> **THE TASK**
Retype everything from the line containing "Check: Pressure indicated by pressure gauge." down to the line containing "Entry: 260; psi", including both of those lines, and nothing else.

[Dataset items]

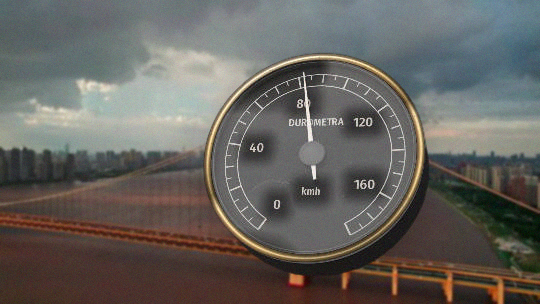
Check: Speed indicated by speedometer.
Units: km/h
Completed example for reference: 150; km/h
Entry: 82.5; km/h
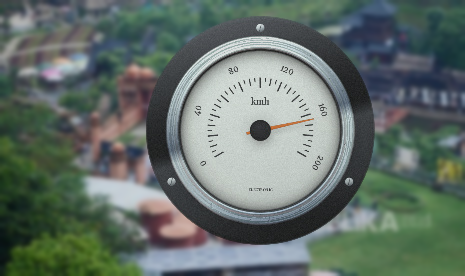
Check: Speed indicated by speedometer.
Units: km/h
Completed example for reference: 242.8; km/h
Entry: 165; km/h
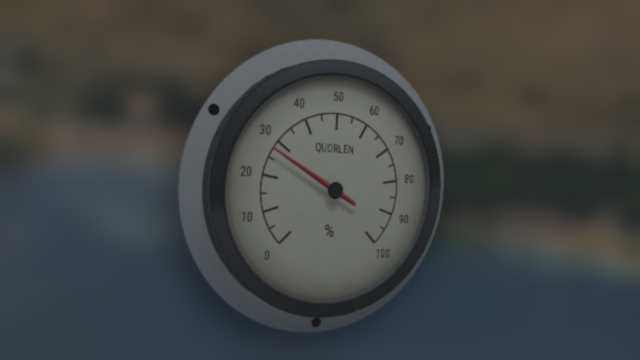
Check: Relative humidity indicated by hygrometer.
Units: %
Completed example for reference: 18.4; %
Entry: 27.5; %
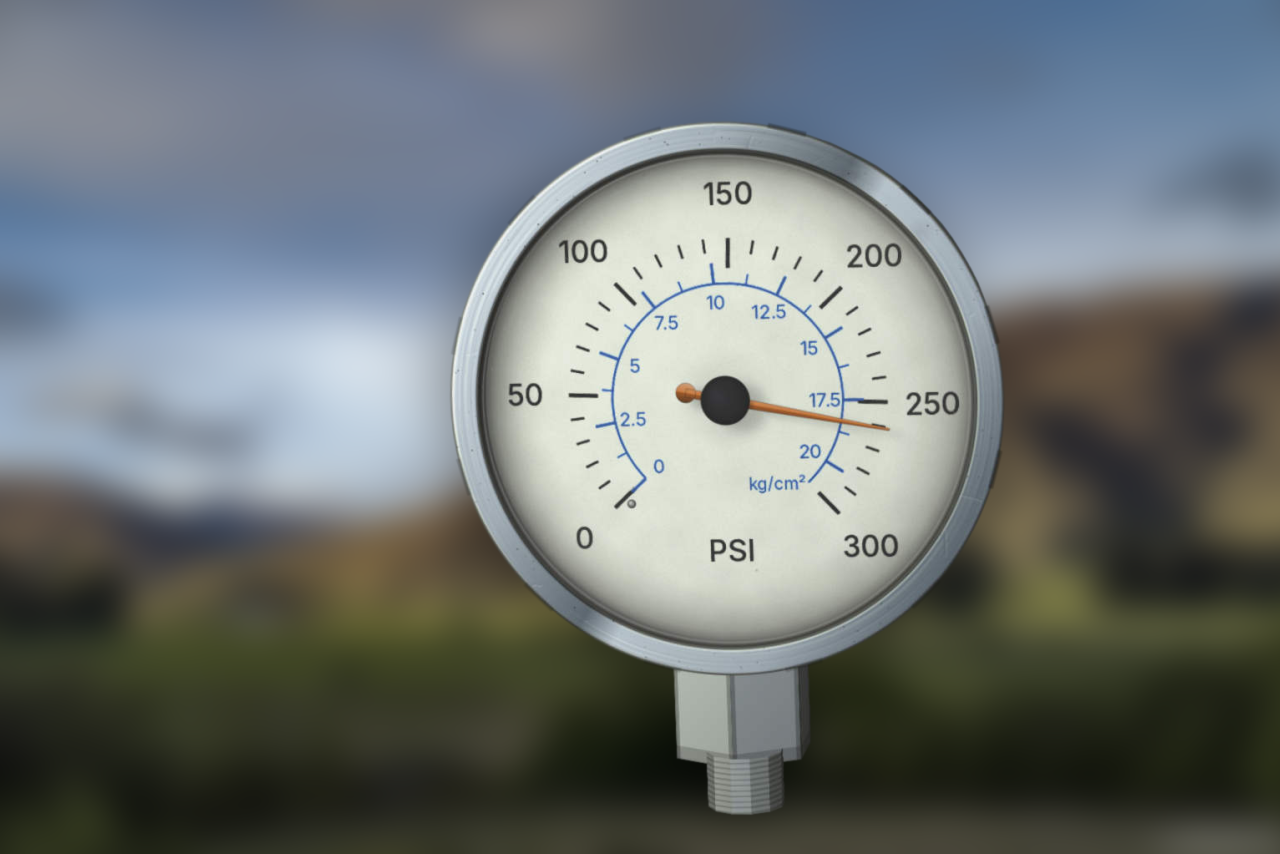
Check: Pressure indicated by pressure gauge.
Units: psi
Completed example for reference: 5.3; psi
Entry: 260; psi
* * *
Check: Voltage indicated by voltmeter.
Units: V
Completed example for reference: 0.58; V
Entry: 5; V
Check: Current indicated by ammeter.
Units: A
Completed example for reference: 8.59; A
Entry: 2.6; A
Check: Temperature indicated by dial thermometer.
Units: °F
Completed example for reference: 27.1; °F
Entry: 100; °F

> **EXPECTED ANSWER**
Check: Pressure indicated by pressure gauge.
Units: psi
Completed example for reference: 5.3; psi
Entry: 260; psi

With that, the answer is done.